Activity: From the listing below, copy only the lines running from the line that contains "right shoulder: (44, 340)" to the line that contains "right knee: (47, 170)", both included.

Dataset excerpts:

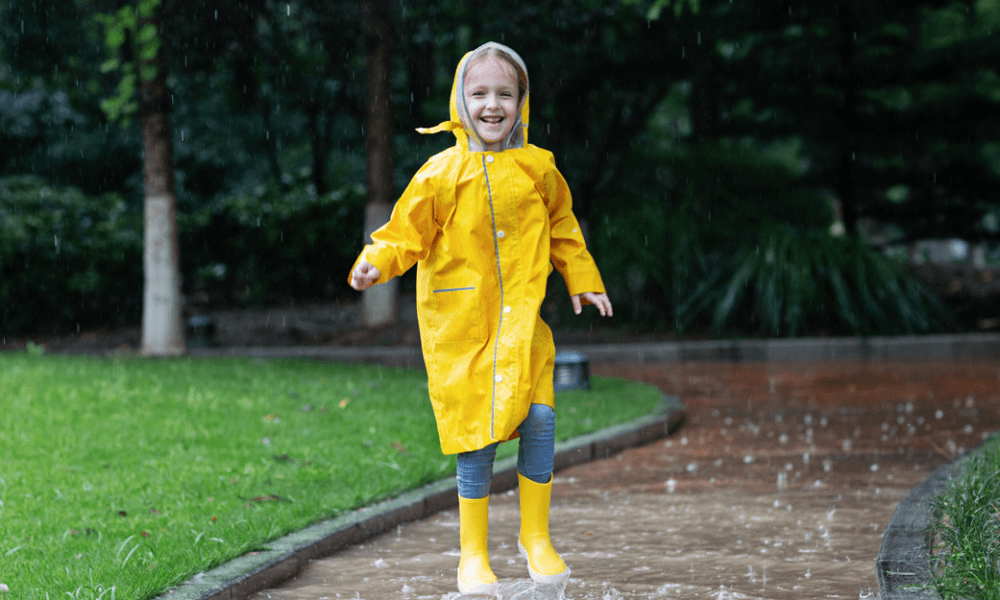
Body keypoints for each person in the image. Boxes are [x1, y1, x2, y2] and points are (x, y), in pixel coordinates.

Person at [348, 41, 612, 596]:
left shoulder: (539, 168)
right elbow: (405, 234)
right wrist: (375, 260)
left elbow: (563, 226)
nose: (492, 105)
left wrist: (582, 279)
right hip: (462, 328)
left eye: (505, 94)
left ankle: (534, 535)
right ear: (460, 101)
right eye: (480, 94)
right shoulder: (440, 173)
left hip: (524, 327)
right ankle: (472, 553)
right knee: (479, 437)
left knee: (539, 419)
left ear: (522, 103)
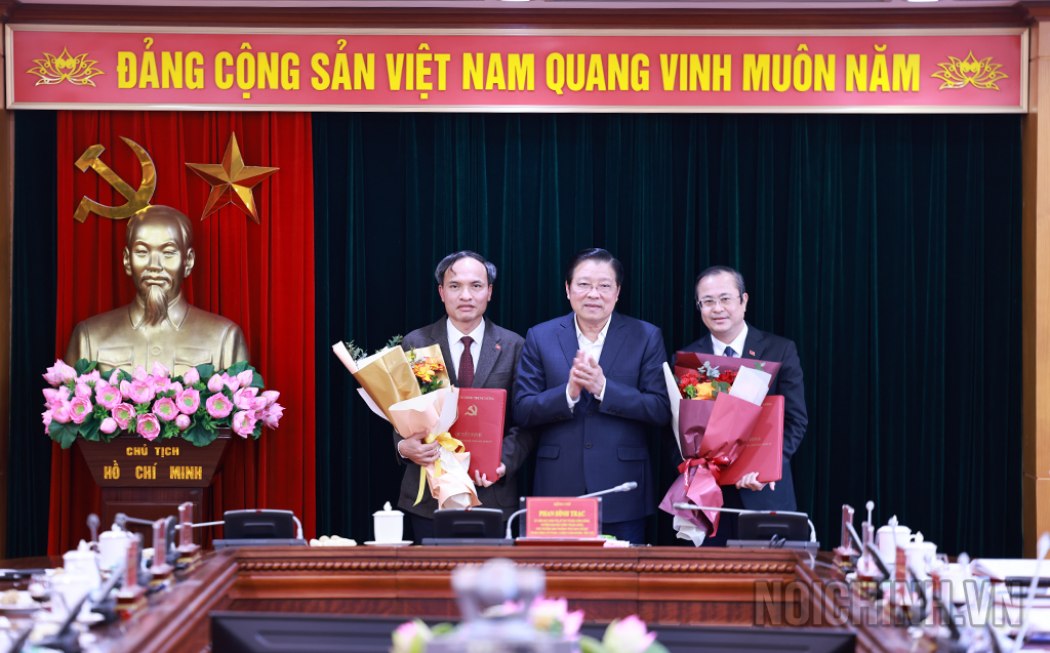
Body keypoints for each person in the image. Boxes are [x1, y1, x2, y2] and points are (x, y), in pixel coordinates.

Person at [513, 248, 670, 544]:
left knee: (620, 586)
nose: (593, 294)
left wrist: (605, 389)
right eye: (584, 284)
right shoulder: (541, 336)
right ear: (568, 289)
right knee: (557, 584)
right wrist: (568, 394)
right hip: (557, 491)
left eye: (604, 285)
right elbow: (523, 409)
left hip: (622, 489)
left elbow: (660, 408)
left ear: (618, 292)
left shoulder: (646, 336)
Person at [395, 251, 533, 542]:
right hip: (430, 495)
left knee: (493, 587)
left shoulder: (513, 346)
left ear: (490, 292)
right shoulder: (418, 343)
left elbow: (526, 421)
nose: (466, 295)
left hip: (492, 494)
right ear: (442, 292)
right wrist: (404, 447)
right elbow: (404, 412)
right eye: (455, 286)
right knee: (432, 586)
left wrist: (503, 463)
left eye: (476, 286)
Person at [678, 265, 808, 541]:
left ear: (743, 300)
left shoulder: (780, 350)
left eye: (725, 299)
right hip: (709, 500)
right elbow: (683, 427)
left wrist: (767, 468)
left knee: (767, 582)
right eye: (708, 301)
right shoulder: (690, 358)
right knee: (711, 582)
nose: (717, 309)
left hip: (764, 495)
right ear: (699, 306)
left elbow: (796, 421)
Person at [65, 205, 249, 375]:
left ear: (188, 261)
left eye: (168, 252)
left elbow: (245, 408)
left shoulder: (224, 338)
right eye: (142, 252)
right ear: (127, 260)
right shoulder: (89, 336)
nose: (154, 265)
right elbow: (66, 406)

==

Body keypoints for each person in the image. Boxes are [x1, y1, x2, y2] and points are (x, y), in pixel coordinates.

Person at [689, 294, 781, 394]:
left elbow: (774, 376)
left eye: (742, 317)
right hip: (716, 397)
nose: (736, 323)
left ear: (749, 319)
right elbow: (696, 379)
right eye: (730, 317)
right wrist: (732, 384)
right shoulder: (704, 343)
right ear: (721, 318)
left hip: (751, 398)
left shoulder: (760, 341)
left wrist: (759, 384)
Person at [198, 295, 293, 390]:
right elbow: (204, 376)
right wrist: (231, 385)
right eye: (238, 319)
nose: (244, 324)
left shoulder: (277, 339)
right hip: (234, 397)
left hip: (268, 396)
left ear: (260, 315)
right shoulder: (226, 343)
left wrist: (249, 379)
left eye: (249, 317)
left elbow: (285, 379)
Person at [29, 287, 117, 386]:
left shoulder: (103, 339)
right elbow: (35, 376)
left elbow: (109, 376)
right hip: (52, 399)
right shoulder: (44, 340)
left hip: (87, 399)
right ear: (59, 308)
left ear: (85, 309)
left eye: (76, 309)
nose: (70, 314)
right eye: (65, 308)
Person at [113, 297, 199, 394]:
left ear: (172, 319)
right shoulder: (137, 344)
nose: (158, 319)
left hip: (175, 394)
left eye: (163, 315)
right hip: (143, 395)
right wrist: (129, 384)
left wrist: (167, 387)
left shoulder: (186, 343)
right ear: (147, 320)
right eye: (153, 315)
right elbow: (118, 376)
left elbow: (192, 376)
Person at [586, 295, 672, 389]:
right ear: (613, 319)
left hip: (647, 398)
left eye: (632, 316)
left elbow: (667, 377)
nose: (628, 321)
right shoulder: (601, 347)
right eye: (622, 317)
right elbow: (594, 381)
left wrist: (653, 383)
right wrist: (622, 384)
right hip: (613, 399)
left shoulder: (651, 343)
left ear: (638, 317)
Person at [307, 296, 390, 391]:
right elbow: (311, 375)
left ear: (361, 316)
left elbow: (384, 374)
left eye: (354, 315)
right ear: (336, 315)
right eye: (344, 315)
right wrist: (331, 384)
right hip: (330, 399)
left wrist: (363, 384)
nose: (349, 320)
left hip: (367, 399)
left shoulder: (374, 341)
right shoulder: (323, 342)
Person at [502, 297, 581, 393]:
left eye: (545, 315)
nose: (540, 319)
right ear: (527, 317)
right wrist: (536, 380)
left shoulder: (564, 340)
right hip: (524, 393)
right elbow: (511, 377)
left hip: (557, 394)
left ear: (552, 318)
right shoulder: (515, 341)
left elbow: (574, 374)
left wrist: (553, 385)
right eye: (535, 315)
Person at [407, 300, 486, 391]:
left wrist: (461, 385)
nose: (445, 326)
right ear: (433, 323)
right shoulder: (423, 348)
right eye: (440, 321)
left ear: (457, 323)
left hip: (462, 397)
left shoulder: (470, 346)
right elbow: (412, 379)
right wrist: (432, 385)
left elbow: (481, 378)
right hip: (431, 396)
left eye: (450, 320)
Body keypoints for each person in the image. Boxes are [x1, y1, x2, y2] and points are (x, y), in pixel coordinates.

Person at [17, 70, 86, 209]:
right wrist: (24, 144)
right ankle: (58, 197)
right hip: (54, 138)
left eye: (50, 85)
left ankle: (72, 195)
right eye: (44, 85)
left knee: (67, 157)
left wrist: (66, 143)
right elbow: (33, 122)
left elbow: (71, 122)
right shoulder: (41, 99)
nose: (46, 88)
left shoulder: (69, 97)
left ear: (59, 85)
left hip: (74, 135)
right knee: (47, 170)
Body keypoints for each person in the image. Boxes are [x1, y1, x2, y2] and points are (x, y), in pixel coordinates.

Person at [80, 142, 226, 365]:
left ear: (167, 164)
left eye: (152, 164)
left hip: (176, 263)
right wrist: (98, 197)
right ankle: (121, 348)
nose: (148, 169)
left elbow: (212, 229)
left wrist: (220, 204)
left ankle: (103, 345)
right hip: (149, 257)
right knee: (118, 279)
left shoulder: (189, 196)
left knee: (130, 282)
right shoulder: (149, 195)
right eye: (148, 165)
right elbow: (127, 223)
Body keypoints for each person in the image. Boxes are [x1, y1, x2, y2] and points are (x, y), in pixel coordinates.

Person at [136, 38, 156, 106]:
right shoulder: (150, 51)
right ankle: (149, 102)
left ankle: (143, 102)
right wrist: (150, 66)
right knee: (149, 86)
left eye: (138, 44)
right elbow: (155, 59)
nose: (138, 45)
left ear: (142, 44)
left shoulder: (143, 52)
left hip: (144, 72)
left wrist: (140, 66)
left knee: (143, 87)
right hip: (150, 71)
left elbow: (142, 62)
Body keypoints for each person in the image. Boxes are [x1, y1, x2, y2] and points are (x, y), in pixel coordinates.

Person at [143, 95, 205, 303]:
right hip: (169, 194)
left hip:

Task answer:
right shoulder: (44, 340)
left hip: (87, 399)
right ear: (59, 308)
left ear: (85, 309)
left eye: (76, 309)
nose: (70, 314)
right eye: (65, 308)
Person at [113, 297, 199, 394]:
left ear: (172, 319)
right shoulder: (137, 344)
nose: (158, 319)
left hip: (175, 394)
left eye: (163, 315)
right hip: (143, 395)
right wrist: (129, 384)
left wrist: (167, 387)
left shoulder: (186, 343)
right ear: (147, 320)
right eye: (153, 315)
right elbow: (118, 376)
left elbow: (192, 376)
Person at [586, 295, 672, 389]:
right ear: (613, 319)
left hip: (647, 398)
left eye: (632, 316)
left elbow: (667, 377)
nose: (628, 321)
right shoulder: (601, 347)
right eye: (622, 317)
right elbow: (594, 381)
left wrist: (653, 383)
right wrist: (622, 384)
right hip: (613, 399)
left shoulder: (651, 343)
left ear: (638, 317)
Person at [307, 296, 390, 391]:
right elbow: (311, 375)
left ear: (361, 316)
left elbow: (384, 374)
left eye: (354, 315)
right ear: (336, 315)
right eye: (344, 315)
right wrist: (331, 384)
right hip: (330, 399)
left wrist: (363, 384)
nose: (349, 320)
left hip: (367, 399)
left shoulder: (374, 341)
right shoulder: (323, 342)
Person at [502, 297, 581, 393]:
left eye: (545, 315)
nose: (540, 319)
right ear: (527, 317)
right wrist: (536, 380)
left shoulder: (564, 340)
right hip: (524, 393)
right elbow: (511, 377)
left hip: (557, 394)
left ear: (552, 318)
right shoulder: (515, 341)
left elbow: (574, 374)
left wrist: (553, 385)
right eye: (535, 315)
Person at [407, 300, 486, 391]:
left wrist: (461, 385)
nose: (445, 326)
right ear: (433, 323)
right shoulder: (423, 348)
right eye: (440, 321)
left ear: (457, 323)
left hip: (462, 397)
left shoulder: (470, 346)
right elbow: (412, 379)
right wrist: (432, 385)
left elbow: (481, 378)
right hip: (431, 396)
left eye: (450, 320)
Body keypoints for each person in the image. Boxes are [x1, y1, x2, y2] and points are (x, y), in pixel coordinates.

Person at [17, 70, 86, 209]:
right wrist: (24, 144)
right ankle: (58, 197)
right hip: (54, 138)
left eye: (50, 85)
left ankle: (72, 195)
right eye: (44, 85)
left knee: (67, 157)
left wrist: (66, 143)
right elbow: (33, 122)
left elbow: (71, 122)
right shoulder: (41, 99)
nose: (46, 88)
left shoulder: (69, 97)
left ear: (59, 85)
left hip: (74, 135)
right knee: (47, 170)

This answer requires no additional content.